## TASK GOAL
Copy out all lines bearing the word "many" from the listing below.

## THE INPUT
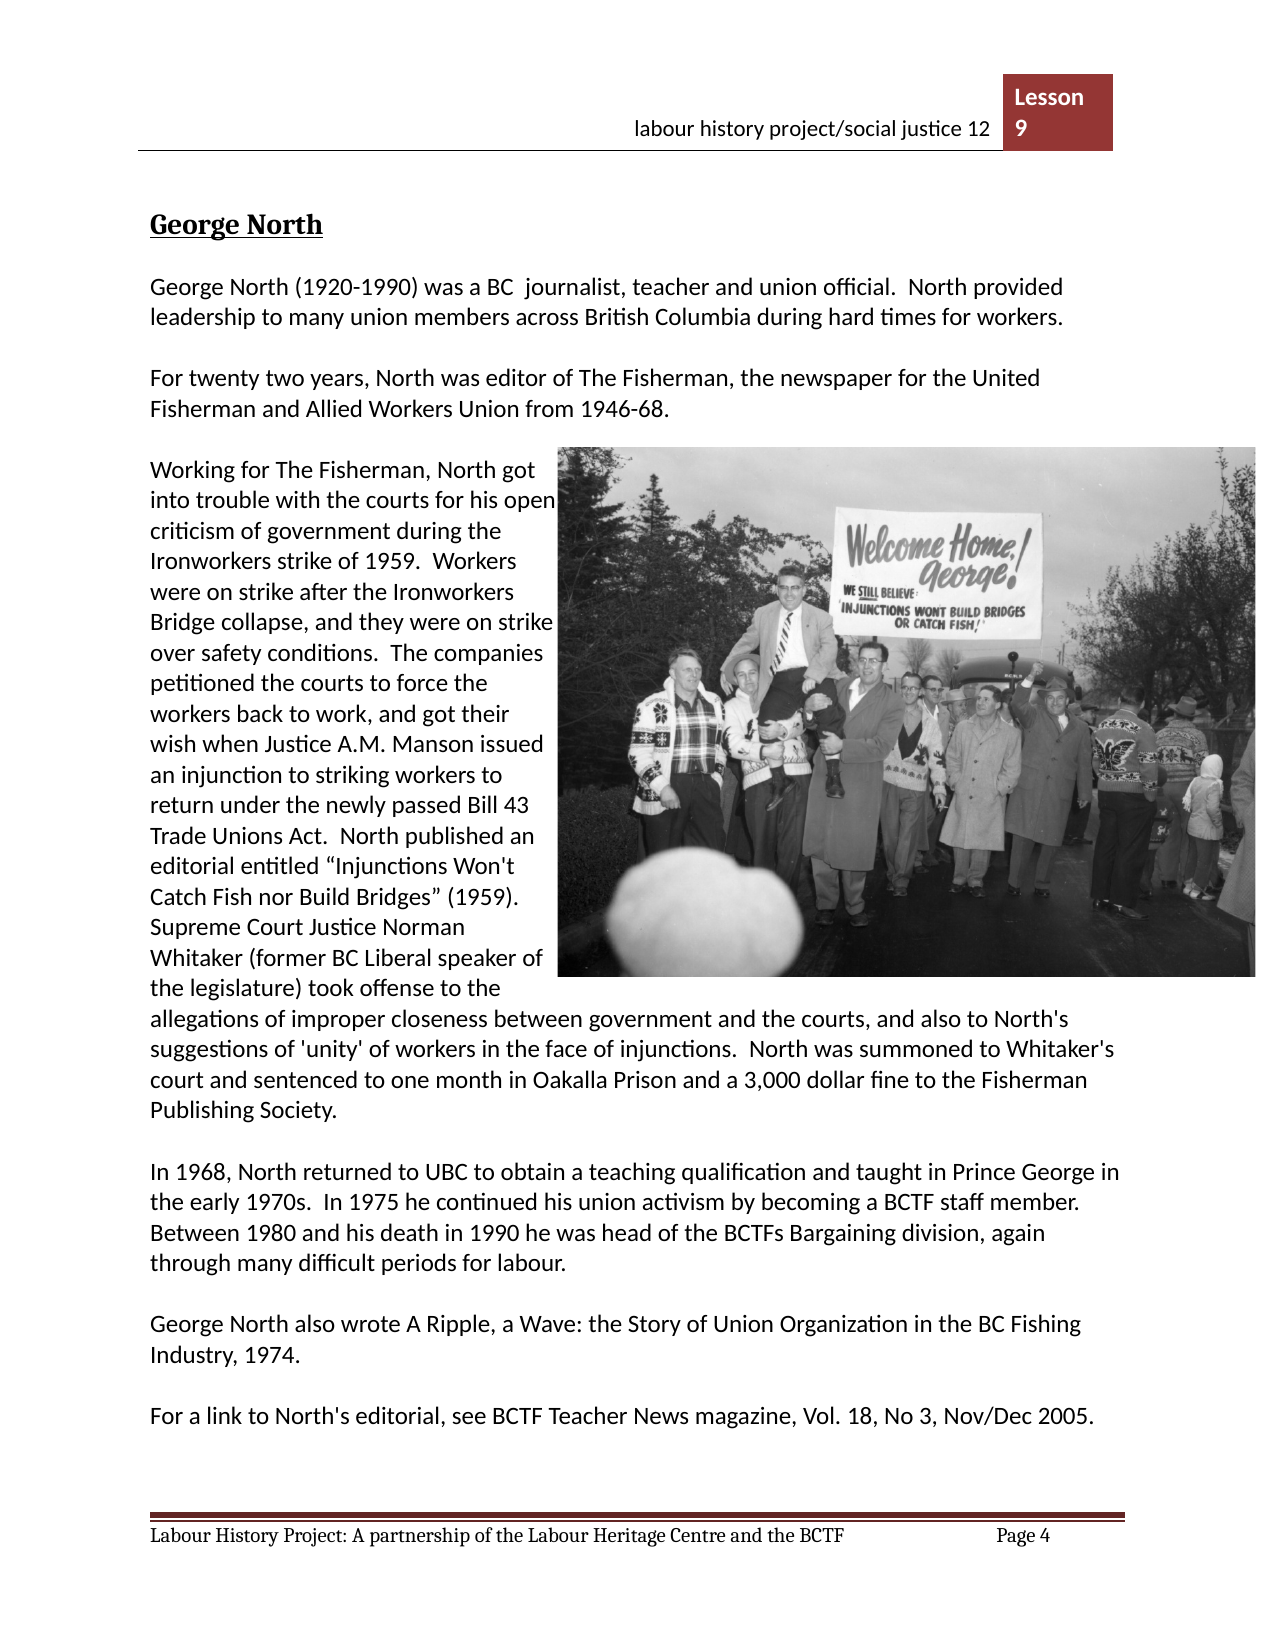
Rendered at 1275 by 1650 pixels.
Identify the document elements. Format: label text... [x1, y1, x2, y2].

text George North [150, 208, 1125, 242]
picture [557, 447, 1256, 977]
text George North also wrote A Ripple, a Wave: the Story of Union Organization in the BC Fishing Industry, 1974. [150, 1308, 1125, 1369]
text For a link to North's editorial, see BCTF Teacher News magazine, Vol. 18, No 3, Nov/Dec 2005. [150, 1400, 1125, 1430]
text Working for The Fisherman, North got into trouble with the courts for his open criticism of government during the Ironworkers strike of 1959. Workers were on strike after the Ironworkers Bridge collapse, and they were on strike over safety conditions. The companies petitioned the courts to force the workers back to work, and got their wish when Justice A.M. Manson issued an injunction to striking workers to return under the newly passed Bill 43 Trade Unions Act. North published an editorial entitled “Injunctions Won't Catch Fish nor Build Bridges” (1959). Supreme Court Justice Norman Whitaker (former BC Liberal speaker of the legislature) took offense to the allegations of improper closeness between government and the courts, and also to North's suggestions of 'unity' of workers in the face of injunctions. North was summoned to Whitaker's court and sentenced to one month in Oakalla Prison and a 3,000 dollar fine to the Fisherman Publishing Society. [150, 454, 1125, 1125]
text For twenty two years, North was editor of The Fisherman, the newspaper for the United Fisherman and Allied Workers Union from 1946-68. [150, 362, 1125, 423]
text In 1968, North returned to UBC to obtain a teaching qualification and taught in Prince George in the early 1970s. In 1975 he continued his union activism by becoming a BCTF staff member. Between 1980 and his death in 1990 he was head of the BCTFs Bargaining division, again through many difficult periods for labour. [150, 1156, 1125, 1278]
text George North (1920-1990) was a BC journalist, teacher and union official. North provided leadership to many union members across British Columbia during hard times for workers. [150, 271, 1125, 332]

## WRITTEN SOLUTION
text In 1968, North returned to UBC to obtain a teaching qualification and taught in Prince George in the early 1970s. In 1975 he continued his union activism by becoming a BCTF staff member. Between 1980 and his death in 1990 he was head of the BCTFs Bargaining division, again through many difficult periods for labour. [150, 1156, 1125, 1278]
text George North (1920-1990) was a BC journalist, teacher and union official. North provided leadership to many union members across British Columbia during hard times for workers. [150, 271, 1125, 332]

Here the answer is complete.